“I sent him.”
“You sent him! And for what?”
“For naught more than to find her, but I can guess his errand though he told it not.”
“Oh! And might the father of the maid venture so much as to ask what this errand might be?”
“Nay, Myles, be not so bitter! If I cannot go with you in this matter, ’tis because I love my child even more than you can love her.”
“Love your child! Love your own way and your own will, as you ever have done! Woman, do you defy me?”
“Oh, Myles, Myles!” And fearlessly approaching the angry man, Barbara laid a hand upon his arm and looked straight into his face with all her brave and noble soul shining out of those eyes whose wonderful charm time had not clouded in the least. The captain met them, and the terror of his frown subsided into an angry laugh.
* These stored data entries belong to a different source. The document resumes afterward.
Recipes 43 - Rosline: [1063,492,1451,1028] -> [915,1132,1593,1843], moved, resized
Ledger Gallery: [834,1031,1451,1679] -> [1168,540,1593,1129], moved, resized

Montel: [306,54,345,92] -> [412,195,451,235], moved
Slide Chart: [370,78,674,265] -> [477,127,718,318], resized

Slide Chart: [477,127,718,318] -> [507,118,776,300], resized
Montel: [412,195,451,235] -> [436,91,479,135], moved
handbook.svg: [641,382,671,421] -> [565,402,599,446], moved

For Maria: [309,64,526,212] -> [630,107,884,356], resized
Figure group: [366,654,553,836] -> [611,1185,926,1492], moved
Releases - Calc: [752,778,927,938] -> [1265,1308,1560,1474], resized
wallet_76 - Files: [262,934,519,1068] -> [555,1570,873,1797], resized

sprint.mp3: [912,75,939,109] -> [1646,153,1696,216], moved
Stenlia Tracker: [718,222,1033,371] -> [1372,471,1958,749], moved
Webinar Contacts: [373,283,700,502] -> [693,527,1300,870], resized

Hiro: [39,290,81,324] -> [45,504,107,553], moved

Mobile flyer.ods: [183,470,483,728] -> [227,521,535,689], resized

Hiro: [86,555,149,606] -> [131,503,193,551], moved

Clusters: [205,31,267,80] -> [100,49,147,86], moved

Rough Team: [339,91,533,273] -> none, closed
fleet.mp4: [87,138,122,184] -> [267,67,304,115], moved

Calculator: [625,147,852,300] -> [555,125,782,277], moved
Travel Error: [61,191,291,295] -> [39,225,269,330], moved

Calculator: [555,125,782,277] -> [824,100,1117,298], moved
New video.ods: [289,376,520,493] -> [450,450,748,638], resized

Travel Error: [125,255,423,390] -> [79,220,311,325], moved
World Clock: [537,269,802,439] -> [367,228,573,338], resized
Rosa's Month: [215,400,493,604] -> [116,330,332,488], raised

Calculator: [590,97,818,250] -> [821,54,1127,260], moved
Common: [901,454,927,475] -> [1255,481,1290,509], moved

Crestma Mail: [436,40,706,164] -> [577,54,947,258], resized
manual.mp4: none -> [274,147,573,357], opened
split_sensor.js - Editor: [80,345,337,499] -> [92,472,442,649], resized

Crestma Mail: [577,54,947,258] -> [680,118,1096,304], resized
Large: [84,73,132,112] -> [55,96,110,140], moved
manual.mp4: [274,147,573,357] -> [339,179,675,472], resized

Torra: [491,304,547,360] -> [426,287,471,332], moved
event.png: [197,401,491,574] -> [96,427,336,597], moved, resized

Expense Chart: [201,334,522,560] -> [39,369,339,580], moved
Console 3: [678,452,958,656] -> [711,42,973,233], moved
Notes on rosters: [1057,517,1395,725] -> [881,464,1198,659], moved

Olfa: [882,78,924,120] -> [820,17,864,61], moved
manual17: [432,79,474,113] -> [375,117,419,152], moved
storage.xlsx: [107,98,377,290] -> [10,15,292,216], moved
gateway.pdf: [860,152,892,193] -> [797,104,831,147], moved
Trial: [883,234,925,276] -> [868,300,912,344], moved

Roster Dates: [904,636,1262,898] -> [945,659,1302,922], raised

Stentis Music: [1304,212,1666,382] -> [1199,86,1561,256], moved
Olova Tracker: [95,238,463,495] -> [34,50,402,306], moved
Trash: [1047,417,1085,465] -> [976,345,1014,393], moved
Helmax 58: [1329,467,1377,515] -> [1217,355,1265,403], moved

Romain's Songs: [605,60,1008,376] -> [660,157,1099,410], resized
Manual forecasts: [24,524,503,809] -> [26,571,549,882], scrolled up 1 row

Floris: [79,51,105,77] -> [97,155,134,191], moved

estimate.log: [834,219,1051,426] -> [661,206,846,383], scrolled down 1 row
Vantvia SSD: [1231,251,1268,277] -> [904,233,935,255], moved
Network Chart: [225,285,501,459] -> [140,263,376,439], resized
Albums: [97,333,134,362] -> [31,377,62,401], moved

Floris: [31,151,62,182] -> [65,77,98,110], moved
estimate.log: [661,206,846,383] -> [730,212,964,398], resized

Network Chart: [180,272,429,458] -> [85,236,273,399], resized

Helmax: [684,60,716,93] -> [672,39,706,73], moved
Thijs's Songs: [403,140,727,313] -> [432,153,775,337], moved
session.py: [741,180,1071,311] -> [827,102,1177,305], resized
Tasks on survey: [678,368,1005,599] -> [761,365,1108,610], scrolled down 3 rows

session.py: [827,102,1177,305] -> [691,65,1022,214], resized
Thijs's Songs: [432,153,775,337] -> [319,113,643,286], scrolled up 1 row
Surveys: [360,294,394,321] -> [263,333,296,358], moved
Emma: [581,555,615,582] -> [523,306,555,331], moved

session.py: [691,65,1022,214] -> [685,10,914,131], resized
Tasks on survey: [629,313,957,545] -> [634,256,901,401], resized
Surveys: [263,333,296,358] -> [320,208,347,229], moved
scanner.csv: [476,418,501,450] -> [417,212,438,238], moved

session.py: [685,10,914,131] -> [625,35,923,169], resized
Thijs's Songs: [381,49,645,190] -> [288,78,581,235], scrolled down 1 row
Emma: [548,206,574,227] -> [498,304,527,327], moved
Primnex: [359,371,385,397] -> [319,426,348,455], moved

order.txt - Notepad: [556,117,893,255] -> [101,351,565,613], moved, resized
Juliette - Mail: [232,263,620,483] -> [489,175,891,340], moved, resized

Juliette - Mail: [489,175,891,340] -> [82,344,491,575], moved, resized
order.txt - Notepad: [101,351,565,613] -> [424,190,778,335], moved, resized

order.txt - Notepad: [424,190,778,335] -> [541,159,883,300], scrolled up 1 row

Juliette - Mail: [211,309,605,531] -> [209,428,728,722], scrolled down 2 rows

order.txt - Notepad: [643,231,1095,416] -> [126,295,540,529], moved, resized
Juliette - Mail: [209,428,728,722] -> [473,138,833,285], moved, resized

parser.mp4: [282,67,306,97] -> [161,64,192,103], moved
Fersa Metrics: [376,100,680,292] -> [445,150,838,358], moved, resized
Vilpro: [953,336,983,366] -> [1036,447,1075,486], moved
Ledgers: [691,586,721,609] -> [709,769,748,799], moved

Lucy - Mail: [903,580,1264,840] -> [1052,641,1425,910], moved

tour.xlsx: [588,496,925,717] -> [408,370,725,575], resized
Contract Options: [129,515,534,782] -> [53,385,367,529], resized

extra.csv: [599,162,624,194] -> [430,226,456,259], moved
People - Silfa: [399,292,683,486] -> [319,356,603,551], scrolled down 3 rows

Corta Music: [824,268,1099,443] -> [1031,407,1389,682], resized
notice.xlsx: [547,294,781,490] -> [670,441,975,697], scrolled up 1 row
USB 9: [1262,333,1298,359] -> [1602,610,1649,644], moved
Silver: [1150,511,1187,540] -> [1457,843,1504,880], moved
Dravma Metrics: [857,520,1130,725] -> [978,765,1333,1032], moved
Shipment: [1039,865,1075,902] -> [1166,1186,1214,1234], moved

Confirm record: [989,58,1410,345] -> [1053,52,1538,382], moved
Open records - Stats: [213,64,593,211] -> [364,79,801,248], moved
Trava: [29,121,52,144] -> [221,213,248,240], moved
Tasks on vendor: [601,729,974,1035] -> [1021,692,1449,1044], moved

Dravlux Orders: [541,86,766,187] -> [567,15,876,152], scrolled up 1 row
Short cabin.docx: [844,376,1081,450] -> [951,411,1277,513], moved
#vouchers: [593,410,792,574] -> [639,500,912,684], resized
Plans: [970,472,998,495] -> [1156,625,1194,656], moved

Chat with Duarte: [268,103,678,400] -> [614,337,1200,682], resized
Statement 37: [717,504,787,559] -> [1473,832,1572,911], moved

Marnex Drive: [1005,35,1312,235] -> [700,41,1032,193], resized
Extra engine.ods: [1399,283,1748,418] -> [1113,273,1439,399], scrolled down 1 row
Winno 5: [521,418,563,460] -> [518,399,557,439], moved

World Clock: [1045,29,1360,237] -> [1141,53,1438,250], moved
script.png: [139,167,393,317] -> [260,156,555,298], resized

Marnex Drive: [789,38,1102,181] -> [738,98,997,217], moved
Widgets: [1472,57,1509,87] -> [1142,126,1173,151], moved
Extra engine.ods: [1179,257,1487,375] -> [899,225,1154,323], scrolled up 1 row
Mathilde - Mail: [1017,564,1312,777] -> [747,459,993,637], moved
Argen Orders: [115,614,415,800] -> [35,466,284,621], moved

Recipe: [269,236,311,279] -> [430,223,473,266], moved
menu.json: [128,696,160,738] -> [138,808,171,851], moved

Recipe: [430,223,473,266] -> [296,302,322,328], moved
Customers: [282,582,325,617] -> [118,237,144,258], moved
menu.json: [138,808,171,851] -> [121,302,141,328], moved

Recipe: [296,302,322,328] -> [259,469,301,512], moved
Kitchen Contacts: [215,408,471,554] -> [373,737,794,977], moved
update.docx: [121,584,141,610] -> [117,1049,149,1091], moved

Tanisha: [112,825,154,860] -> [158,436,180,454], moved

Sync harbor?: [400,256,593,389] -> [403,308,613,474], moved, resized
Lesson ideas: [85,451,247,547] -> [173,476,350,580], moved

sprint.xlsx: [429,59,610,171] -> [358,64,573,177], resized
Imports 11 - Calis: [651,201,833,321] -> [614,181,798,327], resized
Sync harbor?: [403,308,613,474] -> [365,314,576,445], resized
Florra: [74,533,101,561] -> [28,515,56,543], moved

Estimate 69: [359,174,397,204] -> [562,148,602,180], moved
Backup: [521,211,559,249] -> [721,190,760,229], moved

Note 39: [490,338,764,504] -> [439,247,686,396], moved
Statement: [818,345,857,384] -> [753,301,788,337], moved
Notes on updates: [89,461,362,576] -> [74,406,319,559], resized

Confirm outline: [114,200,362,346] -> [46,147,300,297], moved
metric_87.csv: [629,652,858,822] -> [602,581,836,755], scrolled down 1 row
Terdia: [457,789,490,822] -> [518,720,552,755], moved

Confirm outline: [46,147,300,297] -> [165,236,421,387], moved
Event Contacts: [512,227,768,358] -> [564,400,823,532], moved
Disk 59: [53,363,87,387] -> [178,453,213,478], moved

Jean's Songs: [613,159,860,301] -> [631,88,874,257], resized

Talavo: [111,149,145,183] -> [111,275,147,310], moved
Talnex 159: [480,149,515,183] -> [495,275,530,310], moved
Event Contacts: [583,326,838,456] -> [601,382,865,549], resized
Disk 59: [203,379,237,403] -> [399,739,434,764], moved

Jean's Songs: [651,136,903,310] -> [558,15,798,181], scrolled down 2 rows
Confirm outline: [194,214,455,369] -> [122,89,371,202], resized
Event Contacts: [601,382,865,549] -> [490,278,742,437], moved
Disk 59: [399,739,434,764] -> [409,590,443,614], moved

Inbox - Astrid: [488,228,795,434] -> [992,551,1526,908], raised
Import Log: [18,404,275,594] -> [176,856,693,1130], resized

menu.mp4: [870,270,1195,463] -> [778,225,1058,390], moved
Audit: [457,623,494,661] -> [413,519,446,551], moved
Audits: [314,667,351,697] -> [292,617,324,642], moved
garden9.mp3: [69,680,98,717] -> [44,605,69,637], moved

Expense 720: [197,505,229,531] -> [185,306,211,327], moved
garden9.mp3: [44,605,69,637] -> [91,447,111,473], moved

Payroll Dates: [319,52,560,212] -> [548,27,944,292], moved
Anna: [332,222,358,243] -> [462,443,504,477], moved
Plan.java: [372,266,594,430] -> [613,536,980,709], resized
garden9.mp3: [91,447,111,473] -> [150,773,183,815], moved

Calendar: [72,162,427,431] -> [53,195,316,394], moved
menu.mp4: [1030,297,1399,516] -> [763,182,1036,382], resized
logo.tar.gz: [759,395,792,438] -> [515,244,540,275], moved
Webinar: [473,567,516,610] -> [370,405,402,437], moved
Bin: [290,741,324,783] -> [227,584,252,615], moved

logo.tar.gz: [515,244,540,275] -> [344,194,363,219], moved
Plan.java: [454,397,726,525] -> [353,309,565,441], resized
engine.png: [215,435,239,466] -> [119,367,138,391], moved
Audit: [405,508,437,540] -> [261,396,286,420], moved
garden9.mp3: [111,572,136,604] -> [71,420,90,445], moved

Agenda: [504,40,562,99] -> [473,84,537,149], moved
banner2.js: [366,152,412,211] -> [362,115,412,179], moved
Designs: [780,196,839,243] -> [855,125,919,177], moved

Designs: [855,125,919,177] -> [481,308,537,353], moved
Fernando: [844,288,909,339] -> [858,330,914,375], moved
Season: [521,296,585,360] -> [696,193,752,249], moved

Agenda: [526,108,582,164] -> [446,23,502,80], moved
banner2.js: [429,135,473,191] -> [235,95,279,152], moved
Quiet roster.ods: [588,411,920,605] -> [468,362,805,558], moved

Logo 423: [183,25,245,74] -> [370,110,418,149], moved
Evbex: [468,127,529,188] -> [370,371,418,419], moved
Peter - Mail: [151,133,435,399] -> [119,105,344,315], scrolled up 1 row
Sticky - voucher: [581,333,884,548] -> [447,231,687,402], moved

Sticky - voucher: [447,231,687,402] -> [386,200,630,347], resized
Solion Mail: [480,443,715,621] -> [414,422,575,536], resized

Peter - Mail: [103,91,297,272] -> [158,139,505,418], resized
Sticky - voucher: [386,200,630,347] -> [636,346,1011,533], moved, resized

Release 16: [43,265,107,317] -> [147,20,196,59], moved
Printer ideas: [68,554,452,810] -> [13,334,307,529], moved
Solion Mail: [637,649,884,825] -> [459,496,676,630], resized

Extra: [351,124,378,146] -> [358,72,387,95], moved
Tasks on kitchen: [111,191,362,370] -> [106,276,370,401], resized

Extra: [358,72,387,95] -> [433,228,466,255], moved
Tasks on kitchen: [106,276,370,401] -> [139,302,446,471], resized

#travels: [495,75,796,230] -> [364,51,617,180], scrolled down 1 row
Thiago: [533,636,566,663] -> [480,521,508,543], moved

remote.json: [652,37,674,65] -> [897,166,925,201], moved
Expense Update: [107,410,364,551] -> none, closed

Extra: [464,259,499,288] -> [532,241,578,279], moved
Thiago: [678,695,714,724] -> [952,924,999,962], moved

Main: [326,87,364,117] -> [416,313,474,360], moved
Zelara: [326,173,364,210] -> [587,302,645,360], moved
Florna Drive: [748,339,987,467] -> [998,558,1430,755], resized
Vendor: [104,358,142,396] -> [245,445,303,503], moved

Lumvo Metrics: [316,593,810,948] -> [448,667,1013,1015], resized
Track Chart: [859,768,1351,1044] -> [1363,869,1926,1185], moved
“Well—you should not thwart me if you would not see me thwarted. But honestly, Barbara, have you forgotten or do you despise my constant wish for Lora’s future? Must I mind you once more of my contract with my cousin Ralph whereby his eldest son is to marry our daughter, and so to her and her children shall be restored the fair domain which his grandsire stole from mine? Know you not that naught in all this world sits nearer to my heart than this scheme, and that only last month I wrote to Ralph and told him that Lora was now turned eighteen, and if his boy was ready to fulfill the contract I would come to England with the maid, and see her seated at Standish Hall? Mind you all that, Mistress Barbara?”
“Ay, Myles, I mind it well, and I mind too that you did not tell me of that letter till ’twas gone.”
“Haply not, but what of that? Is a man bound to lay all his business before his wife, or to ask her leave to write to his own kinsman?”